A few weeks ago my friend Michelle called me a little after one in the afternoon. The ring of the telephone woke me up and I stumbled across the room to answer her call. I looked down at the little display, saw that it was Michelle, and then put on my best telephone face to accept her “Hello, Joshy.”
Michelle called to tell me that she had accepted a new job—she was in need of a new one, believe you me. This was fantastic news. Usually Michelle can spot my false wakefulness, even over the phone, like one of those empaths from Star Trek (or something). But this time, her excitement—in conjunction with my keen theatrical abilities—distracted her from the reality of my slumber, which is exactly what I was aiming for.
I wasn’t, but the question still remains: could I have justifiably been upset at Michelle for waking me up? Well, yes but mostly no. It was one in the afternoon. Most people are awake when the sun’s up. So, Michelle was right to operate on the assumption “people are awake when the sun’s up.” The world is a crazy and complicated place. We have to live our lives despite only having access to a very small amount of knowledge about our environment. Therefore most of our judgments aren’t certain. Instead, they’re best guesses that approximate what we should do if we actually knew everything there was to know. Thankfully, we’re not totally in the dark.
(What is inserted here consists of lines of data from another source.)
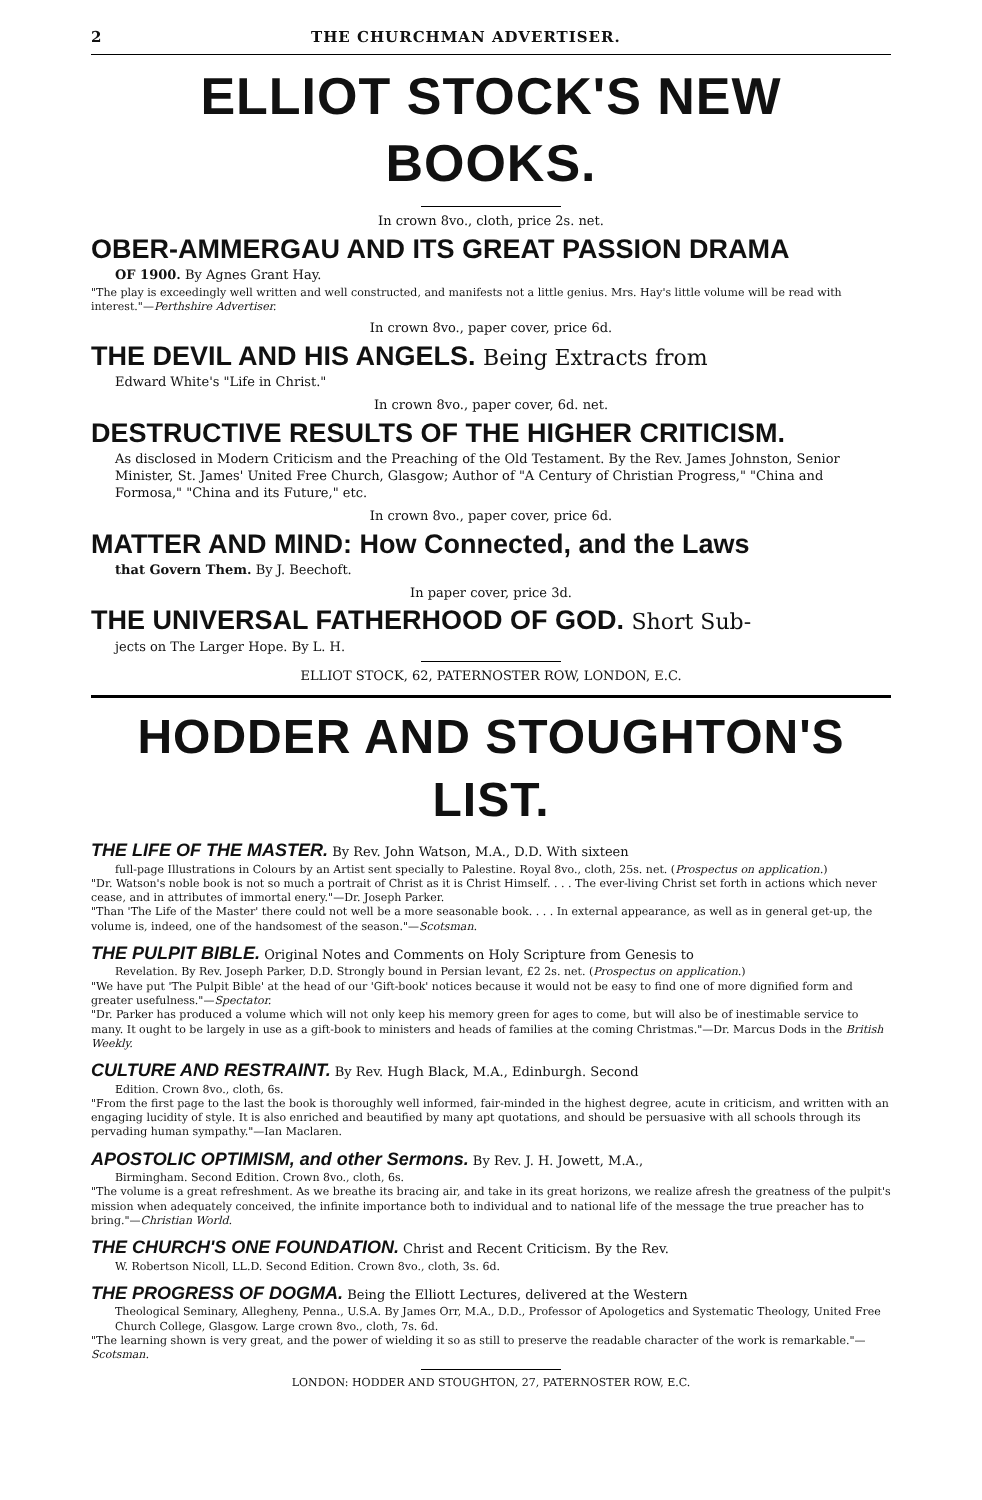2 THE CHURCHMAN ADVERTISER.
ELLIOT STOCK'S NEW BOOKS.
In crown 8vo., cloth, price 2s. net.
OBER-AMMERGAU AND ITS GREAT PASSION DRAMA
OF 1900. By Agnes Grant Hay.
"The play is exceedingly well written and well constructed, and manifests not a little genius. Mrs. Hay's little volume will be read with interest."—Perthshire Advertiser.
In crown 8vo., paper cover, price 6d.
THE DEVIL AND HIS ANGELS. Being Extracts from
Edward White's "Life in Christ."
In crown 8vo., paper cover, 6d. net.
DESTRUCTIVE RESULTS OF THE HIGHER CRITICISM.
As disclosed in Modern Criticism and the Preaching of the Old Testament. By the Rev. James Johnston, Senior Minister, St. James' United Free Church, Glasgow; Author of "A Century of Christian Progress," "China and Formosa," "China and its Future," etc.
In crown 8vo., paper cover, price 6d.
MATTER AND MIND: How Connected, and the Laws
that Govern Them. By J. Beechoft.
In paper cover, price 3d.
THE UNIVERSAL FATHERHOOD OF GOD. Short Sub-
jects on The Larger Hope. By L. H.
ELLIOT STOCK, 62, PATERNOSTER ROW, LONDON, E.C.
HODDER AND STOUGHTON'S LIST.
THE LIFE OF THE MASTER. By Rev. John Watson, M.A., D.D. With sixteen
full-page Illustrations in Colours by an Artist sent specially to Palestine. Royal 8vo., cloth, 25s. net. (Prospectus on application.)
"Dr. Watson's noble book is not so much a portrait of Christ as it is Christ Himself. . . . The ever-living Christ set forth in actions which never cease, and in attributes of immortal enery."—Dr. Joseph Parker.
"Than 'The Life of the Master' there could not well be a more seasonable book. . . . In external appearance, as well as in general get-up, the volume is, indeed, one of the handsomest of the season."—Scotsman.
THE PULPIT BIBLE. Original Notes and Comments on Holy Scripture from Genesis to
Revelation. By Rev. Joseph Parker, D.D. Strongly bound in Persian levant, £2 2s. net. (Prospectus on application.)
"We have put 'The Pulpit Bible' at the head of our 'Gift-book' notices because it would not be easy to find one of more dignified form and greater usefulness."—Spectator.
"Dr. Parker has produced a volume which will not only keep his memory green for ages to come, but will also be of inestimable service to many. It ought to be largely in use as a gift-book to ministers and heads of families at the coming Christmas."—Dr. Marcus Dods in the British Weekly.
CULTURE AND RESTRAINT. By Rev. Hugh Black, M.A., Edinburgh. Second
Edition. Crown 8vo., cloth, 6s.
"From the first page to the last the book is thoroughly well informed, fair-minded in the highest degree, acute in criticism, and written with an engaging lucidity of style. It is also enriched and beautified by many apt quotations, and should be persuasive with all schools through its pervading human sympathy."—Ian Maclaren.
APOSTOLIC OPTIMISM, and other Sermons. By Rev. J. H. Jowett, M.A.,
Birmingham. Second Edition. Crown 8vo., cloth, 6s.
"The volume is a great refreshment. As we breathe its bracing air, and take in its great horizons, we realize afresh the greatness of the pulpit's mission when adequately conceived, the infinite importance both to individual and to national life of the message the true preacher has to bring."—Christian World.
THE CHURCH'S ONE FOUNDATION. Christ and Recent Criticism. By the Rev.
W. Robertson Nicoll, LL.D. Second Edition. Crown 8vo., cloth, 3s. 6d.
THE PROGRESS OF DOGMA. Being the Elliott Lectures, delivered at the Western
Theological Seminary, Allegheny, Penna., U.S.A. By James Orr, M.A., D.D., Professor of Apologetics and Systematic Theology, United Free Church College, Glasgow. Large crown 8vo., cloth, 7s. 6d.
"The learning shown is very great, and the power of wielding it so as still to preserve the readable character of the work is remarkable."—Scotsman.
LONDON: HODDER AND STOUGHTON, 27, PATERNOSTER ROW, E.C.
People are very good at working with probabilities because lots of the events in the world have a high probability of certainty. That tree in the park you saw this morning on your way to work will probably still be there during your commute home later tonight. The position and function of the knobs and buttons on your stove are not going to switch themselves around when you’re not looking—with high probability. So it’s not surprising that people believe that there are certainties in life. And maybe if you were able to know everything about everything at every time, then the world would work according to a small set of fixed laws. Unfortunately, no one—as far as I know—has that sort of depth of knowledge and understanding. So, for practical purposes, we’re left interacting with probabilities.
Now we get into trouble when we confuse probabilities for certainties. Then we become locked into a stereotype. That’s right, I think stereotypes are simply misapplied probabilities. Several years ago some fledging stand-up comedian trying to break it big played the Conan O’Brien Show. He included two “postive stereotypes” that stuck with me. “All Jews can fly and Mexicans are made out of candy,” he claimed. Being (sort of) both Jewish and Mexican, I can say from experience that very few Jews whom I know can fly and even fewer Mexicans are made out of candy. So what makes his stereotypes wrong? Well, probabilistically his claims aren’t well supported.
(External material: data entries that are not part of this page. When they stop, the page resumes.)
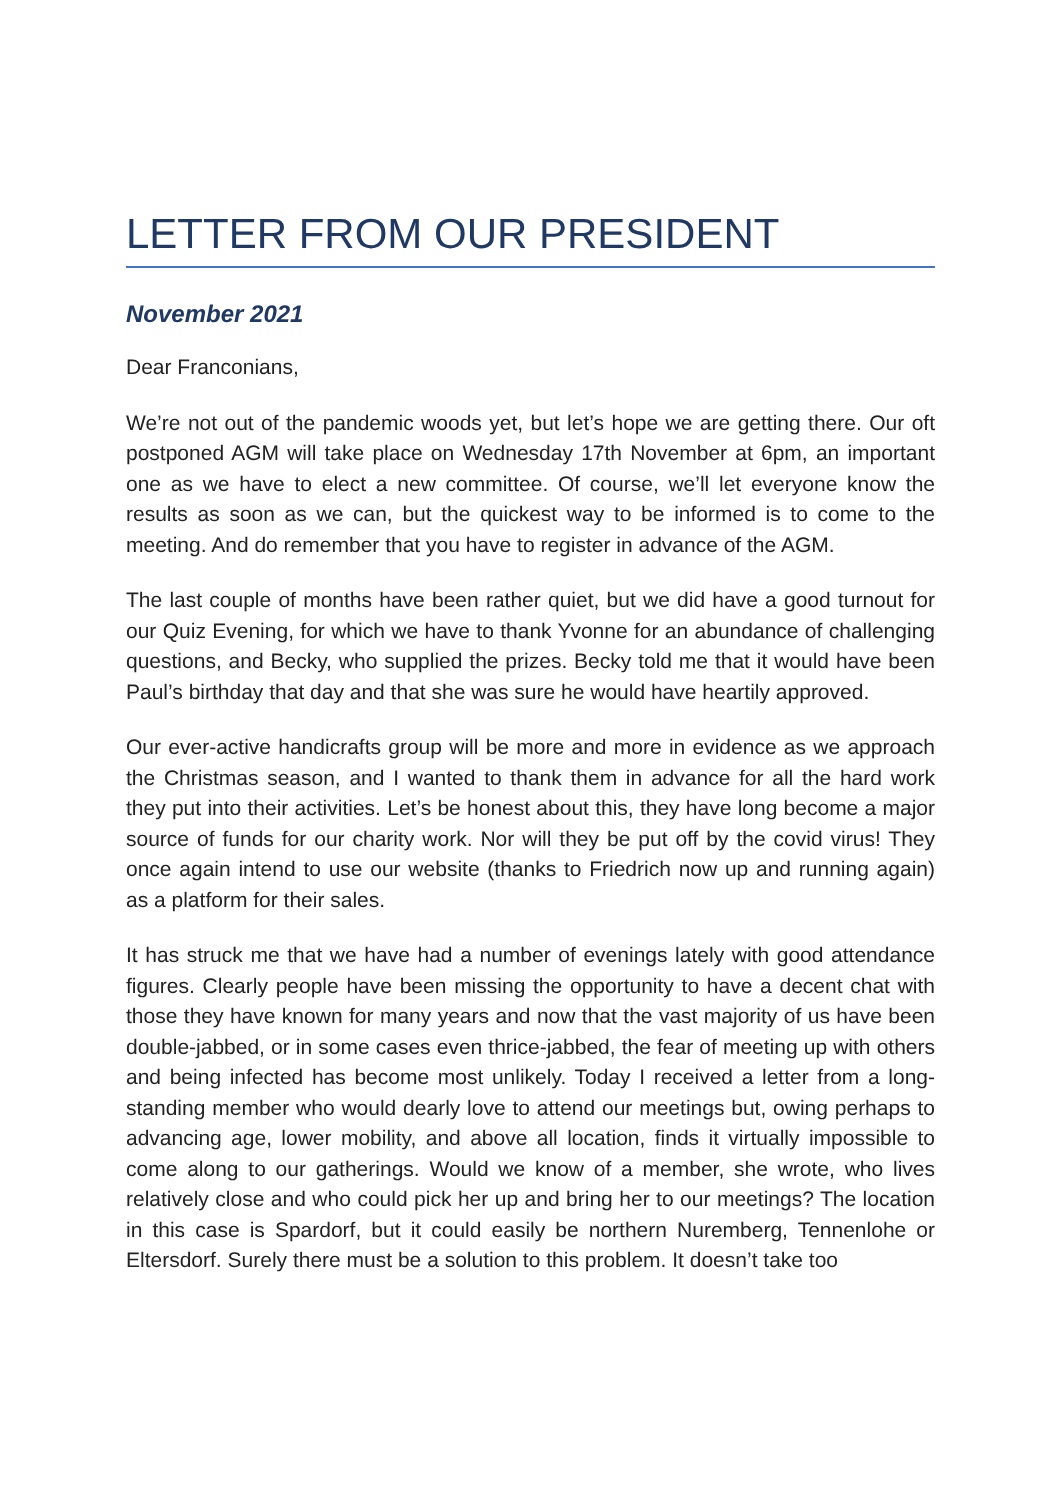LETTER FROM OUR PRESIDENT
November 2021
Dear Franconians,
We’re not out of the pandemic woods yet, but let’s hope we are getting there. Our oft postponed AGM will take place on Wednesday 17th November at 6pm, an important one as we have to elect a new committee. Of course, we’ll let everyone know the results as soon as we can, but the quickest way to be informed is to come to the meeting. And do remember that you have to register in advance of the AGM.
The last couple of months have been rather quiet, but we did have a good turnout for our Quiz Evening, for which we have to thank Yvonne for an abundance of challenging questions, and Becky, who supplied the prizes. Becky told me that it would have been Paul’s birthday that day and that she was sure he would have heartily approved.
Our ever-active handicrafts group will be more and more in evidence as we approach the Christmas season, and I wanted to thank them in advance for all the hard work they put into their activities. Let’s be honest about this, they have long become a major source of funds for our charity work. Nor will they be put off by the covid virus! They once again intend to use our website (thanks to Friedrich now up and running again) as a platform for their sales.
It has struck me that we have had a number of evenings lately with good attendance figures. Clearly people have been missing the opportunity to have a decent chat with those they have known for many years and now that the vast majority of us have been double-jabbed, or in some cases even thrice-jabbed, the fear of meeting up with others and being infected has become most unlikely. Today I received a letter from a long-standing member who would dearly love to attend our meetings but, owing perhaps to advancing age, lower mobility, and above all location, finds it virtually impossible to come along to our gatherings. Would we know of a member, she wrote, who lives relatively close and who could pick her up and bring her to our meetings? The location in this case is Spardorf, but it could easily be northern Nuremberg, Tennenlohe or Eltersdorf. Surely there must be a solution to this problem. It doesn’t take too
Here’s another perhaps less inflammatory claim: men are taller than women. I bet a lot of you agree with that. But let’s hold up just a second and see just what the sentence is saying. There are a lot of words missing that really ought to be there. My claim doesn’t mean all men are taller than all women. If you cite your friend from college on the women’s basketball team who towers over everyone else in a crowd, you haven’t disproved anything. What I really mean to say is that on average men are taller than women; i.e., if you pull a random man and a random woman off the street and compare their heights, record the answer, and then repeat the experiment several times over, then in general, you will find that the man is taller than the woman.
So what are assumptions: they are the most probable results from a distribution of possible results that we adopt as fact based on our experience. Experience varies, so assumptions vary. The key is to remember that sometimes outlying events can happen, and we must be open to the possibility that they do. Most Mexicans aren’t made out of candy, but don’t let me fool you into believing that none of us are.
All that said, Michelle should’ve known, given her previous experience, that there was a high likelihood that I would be sleeping at one in the afternoon. Don’t forget that not all assumptions apply in all contexts. These things are conditional, after all. So, she’s only partially excused.
And while I’m on my soapbox, it’s worth pointing out that because people almost exclusively interact with probability distributions, probability and statistics really need to be given more attention in school curricula. Over emphasis on deterministic systems tricks students into believing that the world really operates on certain events. I can’t think of anything further from the truth.